Dopo il viaggio nell’ospedale della trasfigurazione, dopo essere emersi dal caos primordiale per giungere all’ordine cosmico, se nel cammino verso l’equilibrio ci accorgiamo che tutto è mutamento, e che noi stessi mutiamo di continuo, perché non entrare nel flusso assecondando il movimento e rendendoci in tal modo partecipi del processo creativo piuttosto che rimanere in balia dei venti, trascinati da ogni parte, senza mai comprendere?
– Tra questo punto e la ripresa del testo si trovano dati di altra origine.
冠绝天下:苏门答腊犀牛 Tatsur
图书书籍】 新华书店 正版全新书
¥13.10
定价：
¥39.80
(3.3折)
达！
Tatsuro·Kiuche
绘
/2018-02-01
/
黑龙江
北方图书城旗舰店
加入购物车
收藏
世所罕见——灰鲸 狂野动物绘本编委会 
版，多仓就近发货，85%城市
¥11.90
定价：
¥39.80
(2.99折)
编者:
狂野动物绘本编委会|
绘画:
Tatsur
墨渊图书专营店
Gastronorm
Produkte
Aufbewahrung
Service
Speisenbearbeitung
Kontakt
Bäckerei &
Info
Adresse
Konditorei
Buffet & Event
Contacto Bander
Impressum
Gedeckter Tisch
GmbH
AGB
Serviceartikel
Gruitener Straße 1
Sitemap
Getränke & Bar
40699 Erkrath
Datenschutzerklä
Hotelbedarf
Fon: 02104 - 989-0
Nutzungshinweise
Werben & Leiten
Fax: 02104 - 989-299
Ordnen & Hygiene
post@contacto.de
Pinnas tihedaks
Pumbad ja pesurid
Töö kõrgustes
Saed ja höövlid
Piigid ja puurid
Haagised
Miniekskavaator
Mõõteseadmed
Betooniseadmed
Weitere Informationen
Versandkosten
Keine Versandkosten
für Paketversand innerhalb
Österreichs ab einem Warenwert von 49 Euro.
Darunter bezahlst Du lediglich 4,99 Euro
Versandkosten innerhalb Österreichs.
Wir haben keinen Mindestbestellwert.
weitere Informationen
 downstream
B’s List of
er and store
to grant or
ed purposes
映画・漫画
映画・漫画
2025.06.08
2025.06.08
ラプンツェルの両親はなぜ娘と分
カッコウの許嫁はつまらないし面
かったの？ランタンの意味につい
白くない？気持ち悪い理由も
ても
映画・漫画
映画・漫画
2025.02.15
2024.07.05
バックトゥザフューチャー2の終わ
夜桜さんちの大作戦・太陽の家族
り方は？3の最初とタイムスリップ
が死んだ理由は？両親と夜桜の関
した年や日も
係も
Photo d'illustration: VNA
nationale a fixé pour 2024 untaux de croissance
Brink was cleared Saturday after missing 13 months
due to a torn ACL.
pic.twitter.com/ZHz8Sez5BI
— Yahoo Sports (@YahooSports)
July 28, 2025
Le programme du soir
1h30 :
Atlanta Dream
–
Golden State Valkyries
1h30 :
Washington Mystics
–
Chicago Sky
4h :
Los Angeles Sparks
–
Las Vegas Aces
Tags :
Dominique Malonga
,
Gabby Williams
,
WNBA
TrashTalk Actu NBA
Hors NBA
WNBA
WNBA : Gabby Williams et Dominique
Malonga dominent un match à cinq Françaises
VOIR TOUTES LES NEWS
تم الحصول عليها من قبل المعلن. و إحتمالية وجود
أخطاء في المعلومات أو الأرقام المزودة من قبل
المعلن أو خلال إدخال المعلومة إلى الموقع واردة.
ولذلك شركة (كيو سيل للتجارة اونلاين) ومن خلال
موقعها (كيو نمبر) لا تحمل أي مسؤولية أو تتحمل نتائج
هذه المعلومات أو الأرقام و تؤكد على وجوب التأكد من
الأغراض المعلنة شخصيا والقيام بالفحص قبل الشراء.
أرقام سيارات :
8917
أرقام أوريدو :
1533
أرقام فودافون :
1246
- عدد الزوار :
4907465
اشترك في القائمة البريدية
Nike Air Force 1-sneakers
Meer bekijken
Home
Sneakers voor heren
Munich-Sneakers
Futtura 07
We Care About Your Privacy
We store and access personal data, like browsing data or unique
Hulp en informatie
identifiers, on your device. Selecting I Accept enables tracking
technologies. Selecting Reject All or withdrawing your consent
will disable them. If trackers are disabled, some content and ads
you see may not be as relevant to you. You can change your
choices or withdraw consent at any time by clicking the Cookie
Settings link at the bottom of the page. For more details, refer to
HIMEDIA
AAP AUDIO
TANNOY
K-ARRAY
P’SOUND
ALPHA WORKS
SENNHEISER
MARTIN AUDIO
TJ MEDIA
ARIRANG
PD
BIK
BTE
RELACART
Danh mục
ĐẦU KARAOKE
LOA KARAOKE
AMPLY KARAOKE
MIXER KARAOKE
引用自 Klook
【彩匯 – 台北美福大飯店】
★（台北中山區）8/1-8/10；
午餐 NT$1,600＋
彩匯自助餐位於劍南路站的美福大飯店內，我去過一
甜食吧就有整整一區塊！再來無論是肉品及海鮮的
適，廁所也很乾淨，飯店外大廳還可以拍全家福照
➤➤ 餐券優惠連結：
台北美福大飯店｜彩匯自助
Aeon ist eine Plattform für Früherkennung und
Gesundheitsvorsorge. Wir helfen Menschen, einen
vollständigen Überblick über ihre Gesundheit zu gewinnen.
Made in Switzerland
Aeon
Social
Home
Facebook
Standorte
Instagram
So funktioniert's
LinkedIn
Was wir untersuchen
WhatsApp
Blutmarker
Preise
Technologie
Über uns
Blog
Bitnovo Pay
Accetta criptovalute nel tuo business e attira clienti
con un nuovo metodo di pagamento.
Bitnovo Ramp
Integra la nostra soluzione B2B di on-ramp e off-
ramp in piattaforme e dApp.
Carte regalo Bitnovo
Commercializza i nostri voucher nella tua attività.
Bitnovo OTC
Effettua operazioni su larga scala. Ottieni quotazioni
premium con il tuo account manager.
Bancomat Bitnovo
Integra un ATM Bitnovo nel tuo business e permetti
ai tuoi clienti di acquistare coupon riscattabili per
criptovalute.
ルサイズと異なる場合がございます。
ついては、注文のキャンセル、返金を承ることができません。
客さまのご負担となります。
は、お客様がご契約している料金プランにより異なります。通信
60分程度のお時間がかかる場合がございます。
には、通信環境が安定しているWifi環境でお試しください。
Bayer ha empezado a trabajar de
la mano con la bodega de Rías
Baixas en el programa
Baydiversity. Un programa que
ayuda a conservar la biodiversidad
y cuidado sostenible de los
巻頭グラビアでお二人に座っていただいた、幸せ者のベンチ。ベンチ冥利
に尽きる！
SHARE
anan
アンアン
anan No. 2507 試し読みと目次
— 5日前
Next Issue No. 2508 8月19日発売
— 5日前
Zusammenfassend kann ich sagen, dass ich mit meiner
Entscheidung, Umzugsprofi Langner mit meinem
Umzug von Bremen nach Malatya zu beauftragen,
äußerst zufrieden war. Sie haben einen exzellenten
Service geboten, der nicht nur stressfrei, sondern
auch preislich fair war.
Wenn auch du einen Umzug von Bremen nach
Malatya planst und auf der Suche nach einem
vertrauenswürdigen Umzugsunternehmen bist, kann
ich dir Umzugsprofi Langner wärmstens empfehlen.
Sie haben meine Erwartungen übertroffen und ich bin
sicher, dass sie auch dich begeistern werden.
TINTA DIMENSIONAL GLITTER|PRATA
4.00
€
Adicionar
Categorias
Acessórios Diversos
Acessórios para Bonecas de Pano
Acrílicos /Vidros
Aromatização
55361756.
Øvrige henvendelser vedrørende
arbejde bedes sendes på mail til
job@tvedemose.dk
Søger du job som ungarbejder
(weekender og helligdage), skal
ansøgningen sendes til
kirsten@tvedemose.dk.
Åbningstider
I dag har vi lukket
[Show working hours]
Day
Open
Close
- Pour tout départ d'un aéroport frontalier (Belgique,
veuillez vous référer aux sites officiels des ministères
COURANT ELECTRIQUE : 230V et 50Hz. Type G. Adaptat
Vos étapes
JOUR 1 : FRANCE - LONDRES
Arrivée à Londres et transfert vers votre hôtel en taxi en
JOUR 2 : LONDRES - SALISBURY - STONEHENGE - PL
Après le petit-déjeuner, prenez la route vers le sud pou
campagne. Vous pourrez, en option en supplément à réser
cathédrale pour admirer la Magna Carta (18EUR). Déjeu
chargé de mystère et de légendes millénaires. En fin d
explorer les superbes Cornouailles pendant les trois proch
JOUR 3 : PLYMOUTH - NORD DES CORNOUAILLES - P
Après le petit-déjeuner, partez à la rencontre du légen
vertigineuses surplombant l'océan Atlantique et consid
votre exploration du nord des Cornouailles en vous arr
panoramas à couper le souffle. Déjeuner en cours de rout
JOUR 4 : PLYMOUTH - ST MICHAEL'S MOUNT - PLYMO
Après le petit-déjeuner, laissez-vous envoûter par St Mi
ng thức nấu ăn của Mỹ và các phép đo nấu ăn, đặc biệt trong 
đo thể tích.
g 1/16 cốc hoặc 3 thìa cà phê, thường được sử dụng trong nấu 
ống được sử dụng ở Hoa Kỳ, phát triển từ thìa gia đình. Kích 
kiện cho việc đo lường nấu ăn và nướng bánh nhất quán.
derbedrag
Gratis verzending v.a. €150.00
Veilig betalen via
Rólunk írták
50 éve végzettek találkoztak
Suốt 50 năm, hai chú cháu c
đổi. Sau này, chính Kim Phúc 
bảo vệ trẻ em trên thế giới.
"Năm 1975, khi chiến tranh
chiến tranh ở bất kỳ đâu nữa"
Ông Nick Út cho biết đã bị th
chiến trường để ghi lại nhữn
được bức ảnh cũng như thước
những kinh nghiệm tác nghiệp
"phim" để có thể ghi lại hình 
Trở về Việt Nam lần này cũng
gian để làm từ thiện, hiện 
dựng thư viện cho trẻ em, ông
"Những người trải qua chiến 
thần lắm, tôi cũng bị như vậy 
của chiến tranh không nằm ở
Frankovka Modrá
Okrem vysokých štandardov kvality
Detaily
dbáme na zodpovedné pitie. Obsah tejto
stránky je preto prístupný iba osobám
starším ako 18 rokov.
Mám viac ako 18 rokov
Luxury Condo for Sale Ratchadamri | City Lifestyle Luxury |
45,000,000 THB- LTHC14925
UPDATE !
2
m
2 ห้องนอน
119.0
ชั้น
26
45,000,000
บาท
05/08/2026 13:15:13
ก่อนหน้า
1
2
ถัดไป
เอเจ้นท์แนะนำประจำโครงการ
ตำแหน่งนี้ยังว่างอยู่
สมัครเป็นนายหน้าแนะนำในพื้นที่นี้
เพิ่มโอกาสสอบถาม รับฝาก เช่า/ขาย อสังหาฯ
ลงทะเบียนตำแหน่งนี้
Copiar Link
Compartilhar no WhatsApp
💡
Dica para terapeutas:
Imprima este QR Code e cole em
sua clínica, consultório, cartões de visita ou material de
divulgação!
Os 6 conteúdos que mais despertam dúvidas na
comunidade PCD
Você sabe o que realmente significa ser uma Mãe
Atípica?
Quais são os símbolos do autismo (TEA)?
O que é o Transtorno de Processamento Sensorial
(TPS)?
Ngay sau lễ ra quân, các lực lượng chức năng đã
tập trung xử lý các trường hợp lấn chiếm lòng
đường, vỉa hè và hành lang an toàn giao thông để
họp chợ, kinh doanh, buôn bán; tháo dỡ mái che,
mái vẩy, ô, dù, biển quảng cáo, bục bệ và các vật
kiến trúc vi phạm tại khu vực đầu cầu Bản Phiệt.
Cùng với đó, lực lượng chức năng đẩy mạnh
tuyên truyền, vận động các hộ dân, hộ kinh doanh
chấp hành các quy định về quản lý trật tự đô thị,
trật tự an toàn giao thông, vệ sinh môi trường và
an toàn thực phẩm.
Si ricordi – continuò Sekulowski – che le singole cose sono un riflesso del tutto. Le stelle più remote influiscono sulla forma del calice di un fiore. Nella rugiada di questa mattina c’è la nuvola di ieri. Tutto l’universo è legato da una reciproca dipendenza. Niente è immune dagli influssi esterni e meno che mai una cosa pensante come l’uomo. Pietre e facce si riflettono nei nostri sogni, il profumo dei fiori modifica il corso dei nostri pensieri. Quindi perché non modellare a piacere ciò che si forma in modo accidentale?